Gustav Werner hat Sendungsbewusstsein. Er zieht umher, um sein Verständnis des christlichen Auftrags zu verkünden und um Spender zu gewinnen. Neider, Hüter der reinen Lehre, fromme Pietisten weisen auf Eigenwilligkeiten in Werners Theologie hin. Sie schwärzen ihn bei der Kirchenleitung so lange an, bis er 1851 endgültig aus dem Pfarramt entlassen wird, worüber er tief bestürzt ist.

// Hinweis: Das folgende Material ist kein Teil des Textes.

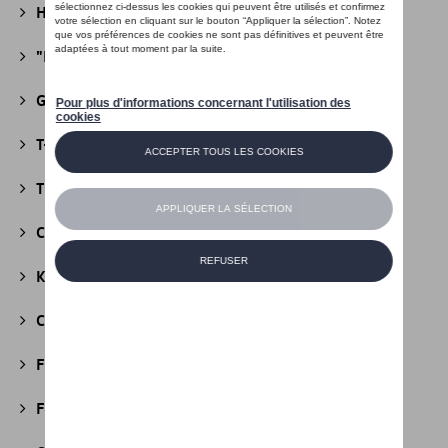
Héritage Collection
(13)
"R" Collection
(19)
Golf Collection
(24)
T-Roc Collection
(18)
Tiguan Collection
(5)
California Collection
(18)
Kids Collection
(5)
Cobi
(10)
Fire & Ice Collection
(3)
Football Collection
(5)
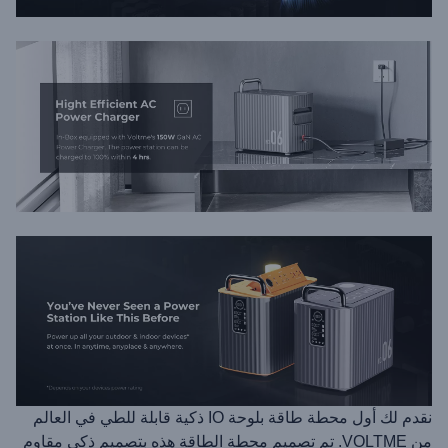
نقدم لك أول محطة طاقة بلوحة IO ذكية قابلة للطي في العالم
من VOLTME. تم تصميم محطة الطاقة هذه بتصميم ذكي مقاوم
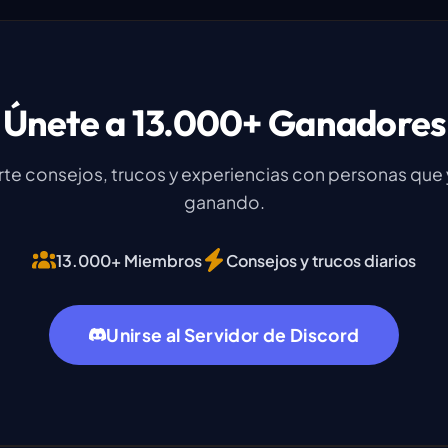
Únete a 13.000+ Ganadores
e consejos, trucos y experiencias con personas que 
ganando.
13.000+ Miembros
Consejos y trucos diarios
Unirse al Servidor de Discord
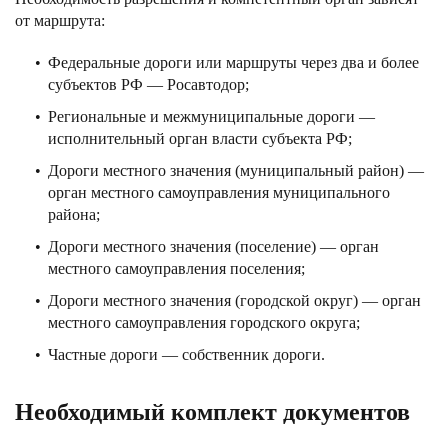
от маршрута:
Федеральные дороги или маршруты через два и более
субъектов РФ — Росавтодор;
Региональные и межмуниципальные дороги —
исполнительный орган власти субъекта РФ;
Дороги местного значения (муниципальный район) —
орган местного самоуправления муниципального
района;
Дороги местного значения (поселение) — орган
местного самоуправления поселения;
Дороги местного значения (городской округ) — орган
местного самоуправления городского округа;
Частные дороги — собственник дороги.
Необходимый комплект документов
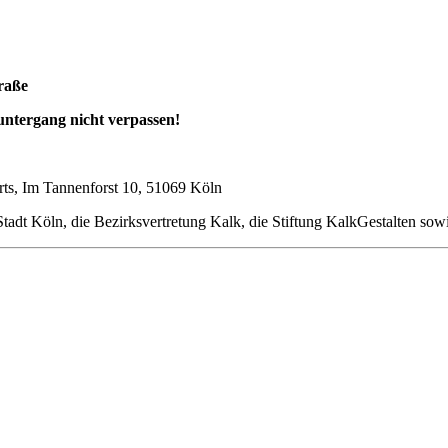
raße
ntergang nicht verpassen!
verts, Im Tannenforst 10, 51069 Köln
Stadt Köln, die Bezirksvertretung Kalk, die Stiftung KalkGestalten 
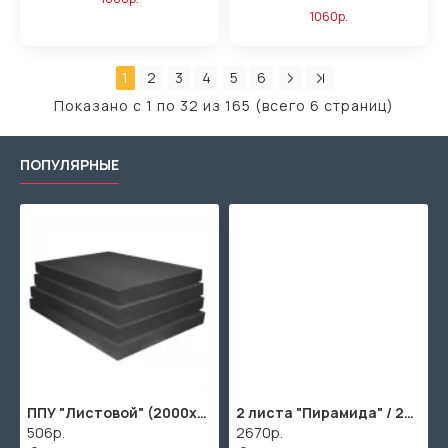
1060р.
1
2
3
4
5
6
Показано с 1 по 32 из 165 (всего 6 страниц)
ПОПУЛЯРНЫЕ
00х1000мм
ППУ "Листовой" (2000х1000мм)
2 листа "Пирамида" / 2шт. по 2000х1000мм
506р.
2670р.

Reutlingens "bester Bürger"
Seinen Dienst setzt er dennoch unbeirrt fort. Werners Ansatz: Benachteiligte sollen nicht nur versorgt werden, sondern nach ihren Möglichkeiten etwas leisten. So entsteht 1882 die "Kartonagen- und Tütenfabrikation" für Behinderte, der Prototyp moderner Werkstätten für behinderte Menschen.
Die BruderhausDiakonie heute sieht sich als christliches Werk, das Teilhabe möglich macht, für alte wie junge Menschen, für Menschen mit Behinderungen und psychischen Erkrankungen. Sie unterhält 120 Einrichtungen in Baden-Württemberg.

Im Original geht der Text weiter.